Wait, you want something better than that? Okay.
I entered, and “won,” NaNo back in 2014. I was itching to write a cool, edgy cyberpunk book. I’d originally titled it Uplinked, but after conversation with my wife that changed to Upgrade. I had so, so many ideas for this book. Bionics. Particle cannons. Plasma weapons. Always online, always ready. Love. Hope. The people lost in the cracks. I would do William Gibson proud, man.
A little peer pressure crept in. October of that same year, a few friends were talking big about how they’d win NaNo. I’d never heard of NaNo, thought, “How hard can it be?” and wrote Upgrade (or a hyooooge chunk of it) during November. Despite knocking something like 65,000 words out of the park during NaNo, well in excess of the 50k threshold, I discovered this was a terrible mistake.
NaNo’s pretty good for people who struggle with building a writing habit, or who just want to see if they can do it. I don’t fit into either of those camps. I did NaNo because I figured I wanted the seal of approval. I wouldn’t be a real writer until I could produce epic word counts on a daily.
Upgrade is the book of mine that’s done the worst. Despite being full of really cool things it wasn’t very well written. Part of this can be laid at the feet of my aspirations: I wasn’t good enough at my craft (my second book ever!) to knock something so complex out of the park.
The biggest reason was because I was trying to hit an arbitrary metric of daily words to win an intangible prize for invisible friends on the Internet.
It was the only book my wife didn’t like, and since she’s who I write for, we can consider this a hard fail.
I’ve spent the last three months remastering Upgrade and giving it the supplemental shorts and sequel it deserved. This isn’t a great use of time, but I felt I owed it to both my fans and myself to do the story justice. Over three-quarters of the original manuscript is different, all while keeping the story the same. I’ve completed the finishing touches and I’m so pleased with how it’s turned out. It’s tighter. Hits harder. I’ve cut about half the dialogue, but the resulting dialogue is far, far better. I can’t wait for you to read it.

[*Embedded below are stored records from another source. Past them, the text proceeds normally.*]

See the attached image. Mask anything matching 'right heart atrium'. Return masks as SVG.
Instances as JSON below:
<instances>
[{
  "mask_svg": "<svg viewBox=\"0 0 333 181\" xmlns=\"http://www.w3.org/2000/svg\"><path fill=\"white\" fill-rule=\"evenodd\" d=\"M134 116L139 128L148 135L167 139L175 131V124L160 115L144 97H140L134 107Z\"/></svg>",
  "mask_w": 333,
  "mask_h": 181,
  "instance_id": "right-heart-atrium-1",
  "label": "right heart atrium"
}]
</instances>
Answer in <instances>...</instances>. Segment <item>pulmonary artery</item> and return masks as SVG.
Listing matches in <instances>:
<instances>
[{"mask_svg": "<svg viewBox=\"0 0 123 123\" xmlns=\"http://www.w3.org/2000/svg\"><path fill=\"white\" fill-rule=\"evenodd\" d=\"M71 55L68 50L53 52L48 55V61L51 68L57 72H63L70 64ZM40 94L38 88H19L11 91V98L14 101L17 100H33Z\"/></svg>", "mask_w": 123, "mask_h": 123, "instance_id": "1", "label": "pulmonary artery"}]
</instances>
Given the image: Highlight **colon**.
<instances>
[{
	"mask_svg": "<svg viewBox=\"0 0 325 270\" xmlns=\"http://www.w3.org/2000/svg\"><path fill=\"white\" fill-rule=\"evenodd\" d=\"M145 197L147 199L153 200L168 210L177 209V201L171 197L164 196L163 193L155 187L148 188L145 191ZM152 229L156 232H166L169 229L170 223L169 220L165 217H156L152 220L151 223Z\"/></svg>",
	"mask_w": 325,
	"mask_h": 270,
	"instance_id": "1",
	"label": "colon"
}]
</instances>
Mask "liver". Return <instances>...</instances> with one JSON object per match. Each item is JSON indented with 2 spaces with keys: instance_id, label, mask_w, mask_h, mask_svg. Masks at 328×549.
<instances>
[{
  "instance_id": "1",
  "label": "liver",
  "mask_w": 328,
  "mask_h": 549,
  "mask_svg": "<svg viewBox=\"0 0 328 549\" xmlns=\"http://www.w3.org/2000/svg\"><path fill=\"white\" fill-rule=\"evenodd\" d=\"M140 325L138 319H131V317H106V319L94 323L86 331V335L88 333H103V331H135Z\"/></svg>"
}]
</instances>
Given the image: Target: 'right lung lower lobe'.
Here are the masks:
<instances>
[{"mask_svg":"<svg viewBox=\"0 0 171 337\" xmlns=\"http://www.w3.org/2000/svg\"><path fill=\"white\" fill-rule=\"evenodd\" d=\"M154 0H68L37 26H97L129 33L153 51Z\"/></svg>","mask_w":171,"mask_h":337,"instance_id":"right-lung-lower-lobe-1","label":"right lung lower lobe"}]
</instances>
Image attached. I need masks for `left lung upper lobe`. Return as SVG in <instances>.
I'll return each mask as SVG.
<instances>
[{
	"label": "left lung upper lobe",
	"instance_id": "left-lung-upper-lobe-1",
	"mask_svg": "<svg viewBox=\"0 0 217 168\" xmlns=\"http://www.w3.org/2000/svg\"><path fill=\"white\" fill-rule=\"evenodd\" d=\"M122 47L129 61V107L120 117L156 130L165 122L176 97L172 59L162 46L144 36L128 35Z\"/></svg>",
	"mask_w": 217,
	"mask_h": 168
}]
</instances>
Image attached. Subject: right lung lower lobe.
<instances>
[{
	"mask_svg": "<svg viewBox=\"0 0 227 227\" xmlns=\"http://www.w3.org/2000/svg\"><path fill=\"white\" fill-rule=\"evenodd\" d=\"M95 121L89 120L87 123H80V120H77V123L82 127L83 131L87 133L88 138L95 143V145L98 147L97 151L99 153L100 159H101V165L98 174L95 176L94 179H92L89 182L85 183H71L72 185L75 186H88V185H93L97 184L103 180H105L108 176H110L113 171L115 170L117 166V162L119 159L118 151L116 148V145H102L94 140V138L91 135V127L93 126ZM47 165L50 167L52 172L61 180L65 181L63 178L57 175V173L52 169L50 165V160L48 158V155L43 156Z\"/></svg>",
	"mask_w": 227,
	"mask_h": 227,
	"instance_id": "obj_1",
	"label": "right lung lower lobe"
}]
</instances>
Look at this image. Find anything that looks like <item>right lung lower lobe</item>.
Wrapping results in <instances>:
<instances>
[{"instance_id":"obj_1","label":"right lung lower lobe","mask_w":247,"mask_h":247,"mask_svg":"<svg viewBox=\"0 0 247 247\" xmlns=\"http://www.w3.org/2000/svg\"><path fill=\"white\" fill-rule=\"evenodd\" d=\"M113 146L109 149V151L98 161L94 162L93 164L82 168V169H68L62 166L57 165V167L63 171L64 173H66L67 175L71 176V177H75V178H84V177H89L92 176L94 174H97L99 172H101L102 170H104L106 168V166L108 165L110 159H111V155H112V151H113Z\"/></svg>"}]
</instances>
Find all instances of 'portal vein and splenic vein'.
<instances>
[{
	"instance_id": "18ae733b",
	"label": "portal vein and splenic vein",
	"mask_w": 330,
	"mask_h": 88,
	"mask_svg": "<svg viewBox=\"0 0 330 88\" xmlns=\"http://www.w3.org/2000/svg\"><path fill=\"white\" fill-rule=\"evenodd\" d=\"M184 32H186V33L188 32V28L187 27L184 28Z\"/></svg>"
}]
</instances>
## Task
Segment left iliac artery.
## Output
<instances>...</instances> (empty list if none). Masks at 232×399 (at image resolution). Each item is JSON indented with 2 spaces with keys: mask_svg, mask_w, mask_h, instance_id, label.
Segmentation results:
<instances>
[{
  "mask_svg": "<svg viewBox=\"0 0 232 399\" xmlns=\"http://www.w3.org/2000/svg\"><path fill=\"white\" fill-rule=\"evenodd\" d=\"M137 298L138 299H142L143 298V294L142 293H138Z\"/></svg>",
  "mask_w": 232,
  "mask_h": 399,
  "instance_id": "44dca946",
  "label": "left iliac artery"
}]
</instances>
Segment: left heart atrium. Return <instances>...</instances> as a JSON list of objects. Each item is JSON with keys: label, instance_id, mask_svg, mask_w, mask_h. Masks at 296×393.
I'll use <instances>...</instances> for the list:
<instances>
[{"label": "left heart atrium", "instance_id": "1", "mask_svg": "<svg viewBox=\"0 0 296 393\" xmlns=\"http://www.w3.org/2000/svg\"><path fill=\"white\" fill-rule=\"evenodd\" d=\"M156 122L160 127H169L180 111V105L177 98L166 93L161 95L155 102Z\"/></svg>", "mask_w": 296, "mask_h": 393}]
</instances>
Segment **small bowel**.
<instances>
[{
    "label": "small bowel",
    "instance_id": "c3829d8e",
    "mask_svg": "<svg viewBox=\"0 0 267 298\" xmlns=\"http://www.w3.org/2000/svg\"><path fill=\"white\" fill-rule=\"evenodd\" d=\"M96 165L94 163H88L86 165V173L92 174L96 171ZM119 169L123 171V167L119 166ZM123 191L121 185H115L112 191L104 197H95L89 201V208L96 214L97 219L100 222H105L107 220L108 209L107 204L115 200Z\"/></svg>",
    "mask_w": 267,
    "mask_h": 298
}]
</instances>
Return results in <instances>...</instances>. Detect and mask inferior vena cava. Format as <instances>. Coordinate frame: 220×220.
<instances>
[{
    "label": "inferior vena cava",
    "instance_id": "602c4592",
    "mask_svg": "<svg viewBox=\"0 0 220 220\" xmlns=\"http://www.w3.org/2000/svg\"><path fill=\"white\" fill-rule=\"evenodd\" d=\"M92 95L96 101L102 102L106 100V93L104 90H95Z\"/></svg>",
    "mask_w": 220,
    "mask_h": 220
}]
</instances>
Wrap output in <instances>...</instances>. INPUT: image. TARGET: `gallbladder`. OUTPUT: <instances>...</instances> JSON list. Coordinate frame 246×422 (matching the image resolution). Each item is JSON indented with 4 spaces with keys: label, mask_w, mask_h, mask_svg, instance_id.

How do I know it was NaNo?
I had a huge fear that all my old writing was a bucket of shit. While doing the Upgrade remaster I went back over my Night’s Champion novels. Those aren’t bad! I mean yes I’m better at the craft of writing now, but they’re nowhere near as cumbersome or forced. I wrote Upgrade at the same time I worked for a pack of assholes, but that also sums up 2.5 of the three Night’s books, so I don’t think “daily life sucks” is the contributing factor.
NaNo was not good for my writing.
What’s the take-home here for NaNo?
If you have trouble building a writing habit, you might get something out of NaNo. If you’re someone like me, you’ll find it more harmful than helpful. My firm belief is that NaNo’s a fairly destructive process for producing a quality product because daily adherence to habit is linked to performance. Think about what would happen if you wanted to be a marathon runner. Would you start by running a little bit every day, working up to your 40km distance, or would you just throw yourself into daily marathons?
You might get through your runs, but it’s more likely you’ll fail out because it’s very hard on your body. NaNo feels similar in principle. There’s some ego and bluster around it, with a lot of people telling you to, “Just do it, it’ll be fun!” But the reality is, you’re quite likely (if currently unable to sustain the word count NaNo demands) to produce either the worst thing you’ve ever written, or fail out and think yourself a hack writer.
Learn from my mistake. Step away from NaNo, and write how you need to. Success isn’t an arbitrary word count. It’s beautiful stories, well told, for readers who love them.
My wife finished reading the remaster and likes it. I think Chromed: Upgrade might — finally — be okay.